Look for the line containing "wall art: present [36,45,192,195]" in the records below. Then output it and all the lines that follow, exactly and without any others.
(EXTRACTED INFORMATION)
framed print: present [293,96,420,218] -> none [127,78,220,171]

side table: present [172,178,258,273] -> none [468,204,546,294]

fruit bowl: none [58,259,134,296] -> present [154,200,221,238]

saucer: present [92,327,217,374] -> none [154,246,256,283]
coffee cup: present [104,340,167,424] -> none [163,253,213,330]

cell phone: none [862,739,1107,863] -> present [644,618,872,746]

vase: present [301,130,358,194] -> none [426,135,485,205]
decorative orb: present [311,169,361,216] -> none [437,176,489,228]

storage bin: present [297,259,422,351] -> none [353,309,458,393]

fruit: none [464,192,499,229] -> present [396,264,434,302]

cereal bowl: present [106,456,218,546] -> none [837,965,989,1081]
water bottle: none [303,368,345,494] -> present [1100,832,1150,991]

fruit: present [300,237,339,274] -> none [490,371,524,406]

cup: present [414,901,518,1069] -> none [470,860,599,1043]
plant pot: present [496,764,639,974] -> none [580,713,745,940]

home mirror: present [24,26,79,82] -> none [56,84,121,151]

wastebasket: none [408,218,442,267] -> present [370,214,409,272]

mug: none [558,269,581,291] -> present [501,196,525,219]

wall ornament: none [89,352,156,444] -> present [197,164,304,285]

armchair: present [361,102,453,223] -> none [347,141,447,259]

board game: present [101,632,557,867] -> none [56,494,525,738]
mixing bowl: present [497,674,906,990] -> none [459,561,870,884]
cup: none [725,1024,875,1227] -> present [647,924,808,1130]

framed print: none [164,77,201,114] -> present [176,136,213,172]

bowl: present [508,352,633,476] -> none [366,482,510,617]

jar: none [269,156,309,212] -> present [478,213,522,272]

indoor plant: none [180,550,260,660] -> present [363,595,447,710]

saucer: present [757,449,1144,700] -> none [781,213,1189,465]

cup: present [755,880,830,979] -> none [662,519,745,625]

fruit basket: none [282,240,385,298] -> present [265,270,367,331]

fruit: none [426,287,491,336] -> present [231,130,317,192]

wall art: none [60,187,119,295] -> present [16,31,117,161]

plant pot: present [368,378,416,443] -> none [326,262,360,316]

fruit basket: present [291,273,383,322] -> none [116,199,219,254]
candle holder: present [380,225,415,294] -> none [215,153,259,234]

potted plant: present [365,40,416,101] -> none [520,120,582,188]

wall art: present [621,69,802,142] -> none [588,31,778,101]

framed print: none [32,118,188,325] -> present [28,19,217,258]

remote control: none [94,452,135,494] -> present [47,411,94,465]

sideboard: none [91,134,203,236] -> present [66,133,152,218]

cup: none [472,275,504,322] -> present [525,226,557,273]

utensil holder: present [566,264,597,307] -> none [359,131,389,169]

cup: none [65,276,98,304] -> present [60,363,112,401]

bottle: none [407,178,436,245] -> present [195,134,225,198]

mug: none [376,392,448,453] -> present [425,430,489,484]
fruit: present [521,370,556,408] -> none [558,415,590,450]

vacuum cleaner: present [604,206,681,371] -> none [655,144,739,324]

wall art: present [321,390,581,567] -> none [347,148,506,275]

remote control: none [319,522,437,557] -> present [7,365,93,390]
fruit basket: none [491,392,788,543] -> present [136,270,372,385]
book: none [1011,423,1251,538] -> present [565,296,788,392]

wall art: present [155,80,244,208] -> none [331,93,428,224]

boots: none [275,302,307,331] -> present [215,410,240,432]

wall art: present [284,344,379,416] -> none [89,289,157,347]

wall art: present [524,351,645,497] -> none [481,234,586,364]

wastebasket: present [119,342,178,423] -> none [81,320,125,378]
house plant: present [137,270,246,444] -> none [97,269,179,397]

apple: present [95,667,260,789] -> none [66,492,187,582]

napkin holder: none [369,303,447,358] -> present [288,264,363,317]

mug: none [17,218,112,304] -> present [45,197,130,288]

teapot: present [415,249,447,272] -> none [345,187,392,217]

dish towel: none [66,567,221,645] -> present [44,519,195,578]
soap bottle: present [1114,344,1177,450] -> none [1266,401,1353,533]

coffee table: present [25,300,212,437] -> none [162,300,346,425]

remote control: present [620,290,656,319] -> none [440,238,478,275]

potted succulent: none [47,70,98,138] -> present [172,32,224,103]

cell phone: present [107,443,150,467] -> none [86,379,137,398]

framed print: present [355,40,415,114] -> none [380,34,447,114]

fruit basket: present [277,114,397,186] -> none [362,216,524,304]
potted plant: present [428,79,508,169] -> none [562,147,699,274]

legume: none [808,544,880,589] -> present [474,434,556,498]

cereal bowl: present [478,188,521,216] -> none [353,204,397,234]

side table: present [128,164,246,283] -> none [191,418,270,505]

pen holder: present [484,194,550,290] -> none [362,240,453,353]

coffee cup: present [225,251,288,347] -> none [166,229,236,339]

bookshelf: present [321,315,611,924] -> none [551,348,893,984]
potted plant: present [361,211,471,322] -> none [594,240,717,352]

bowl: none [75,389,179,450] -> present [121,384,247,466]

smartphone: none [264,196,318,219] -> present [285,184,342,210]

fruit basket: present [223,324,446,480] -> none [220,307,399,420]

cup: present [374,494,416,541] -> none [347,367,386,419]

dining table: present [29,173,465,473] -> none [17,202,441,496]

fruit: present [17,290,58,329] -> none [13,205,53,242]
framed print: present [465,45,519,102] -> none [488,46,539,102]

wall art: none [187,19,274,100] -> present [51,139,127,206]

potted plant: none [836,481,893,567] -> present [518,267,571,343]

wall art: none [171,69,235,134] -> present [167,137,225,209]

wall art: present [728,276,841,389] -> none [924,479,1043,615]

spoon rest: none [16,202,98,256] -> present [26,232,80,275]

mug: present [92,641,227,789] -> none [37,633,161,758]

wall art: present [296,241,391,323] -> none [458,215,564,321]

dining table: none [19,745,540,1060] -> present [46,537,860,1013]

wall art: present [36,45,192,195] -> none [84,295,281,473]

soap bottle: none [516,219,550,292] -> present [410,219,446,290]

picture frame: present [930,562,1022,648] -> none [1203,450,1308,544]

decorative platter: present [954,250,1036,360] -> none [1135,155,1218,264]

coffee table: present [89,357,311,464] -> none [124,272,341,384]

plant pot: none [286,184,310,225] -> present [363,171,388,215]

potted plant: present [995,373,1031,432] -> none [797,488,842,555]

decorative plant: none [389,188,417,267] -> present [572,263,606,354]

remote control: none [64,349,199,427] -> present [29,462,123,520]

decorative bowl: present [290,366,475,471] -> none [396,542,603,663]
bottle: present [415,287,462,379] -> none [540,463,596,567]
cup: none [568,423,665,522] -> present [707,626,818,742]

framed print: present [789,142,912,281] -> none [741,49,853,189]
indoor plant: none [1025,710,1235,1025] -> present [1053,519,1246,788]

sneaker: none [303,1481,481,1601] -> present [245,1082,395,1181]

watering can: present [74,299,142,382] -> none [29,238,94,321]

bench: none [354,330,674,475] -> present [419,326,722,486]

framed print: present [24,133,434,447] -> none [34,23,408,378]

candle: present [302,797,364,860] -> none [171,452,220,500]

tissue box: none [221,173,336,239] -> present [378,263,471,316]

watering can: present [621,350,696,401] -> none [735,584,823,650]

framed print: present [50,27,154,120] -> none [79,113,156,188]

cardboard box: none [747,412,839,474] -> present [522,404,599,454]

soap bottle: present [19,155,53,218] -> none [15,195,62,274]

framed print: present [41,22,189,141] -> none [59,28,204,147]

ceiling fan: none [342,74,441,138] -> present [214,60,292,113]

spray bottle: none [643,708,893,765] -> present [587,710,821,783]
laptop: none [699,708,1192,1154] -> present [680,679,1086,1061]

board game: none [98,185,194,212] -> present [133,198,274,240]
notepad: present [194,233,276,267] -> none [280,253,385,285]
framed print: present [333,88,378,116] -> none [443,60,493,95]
(End EXTRACTED INFORMATION)
> [TASK OUTPUT]:
wall art: present [36,45,192,195] -> none [84,295,281,473]

soap bottle: none [516,219,550,292] -> present [410,219,446,290]

picture frame: present [930,562,1022,648] -> none [1203,450,1308,544]

decorative platter: present [954,250,1036,360] -> none [1135,155,1218,264]

coffee table: present [89,357,311,464] -> none [124,272,341,384]

plant pot: none [286,184,310,225] -> present [363,171,388,215]

potted plant: present [995,373,1031,432] -> none [797,488,842,555]

decorative plant: none [389,188,417,267] -> present [572,263,606,354]

remote control: none [64,349,199,427] -> present [29,462,123,520]

decorative bowl: present [290,366,475,471] -> none [396,542,603,663]
bottle: present [415,287,462,379] -> none [540,463,596,567]
cup: none [568,423,665,522] -> present [707,626,818,742]

framed print: present [789,142,912,281] -> none [741,49,853,189]
indoor plant: none [1025,710,1235,1025] -> present [1053,519,1246,788]

sneaker: none [303,1481,481,1601] -> present [245,1082,395,1181]

watering can: present [74,299,142,382] -> none [29,238,94,321]

bench: none [354,330,674,475] -> present [419,326,722,486]

framed print: present [24,133,434,447] -> none [34,23,408,378]

candle: present [302,797,364,860] -> none [171,452,220,500]

tissue box: none [221,173,336,239] -> present [378,263,471,316]

watering can: present [621,350,696,401] -> none [735,584,823,650]

framed print: present [50,27,154,120] -> none [79,113,156,188]

cardboard box: none [747,412,839,474] -> present [522,404,599,454]

soap bottle: present [19,155,53,218] -> none [15,195,62,274]

framed print: present [41,22,189,141] -> none [59,28,204,147]

ceiling fan: none [342,74,441,138] -> present [214,60,292,113]

spray bottle: none [643,708,893,765] -> present [587,710,821,783]
laptop: none [699,708,1192,1154] -> present [680,679,1086,1061]

board game: none [98,185,194,212] -> present [133,198,274,240]
notepad: present [194,233,276,267] -> none [280,253,385,285]
framed print: present [333,88,378,116] -> none [443,60,493,95]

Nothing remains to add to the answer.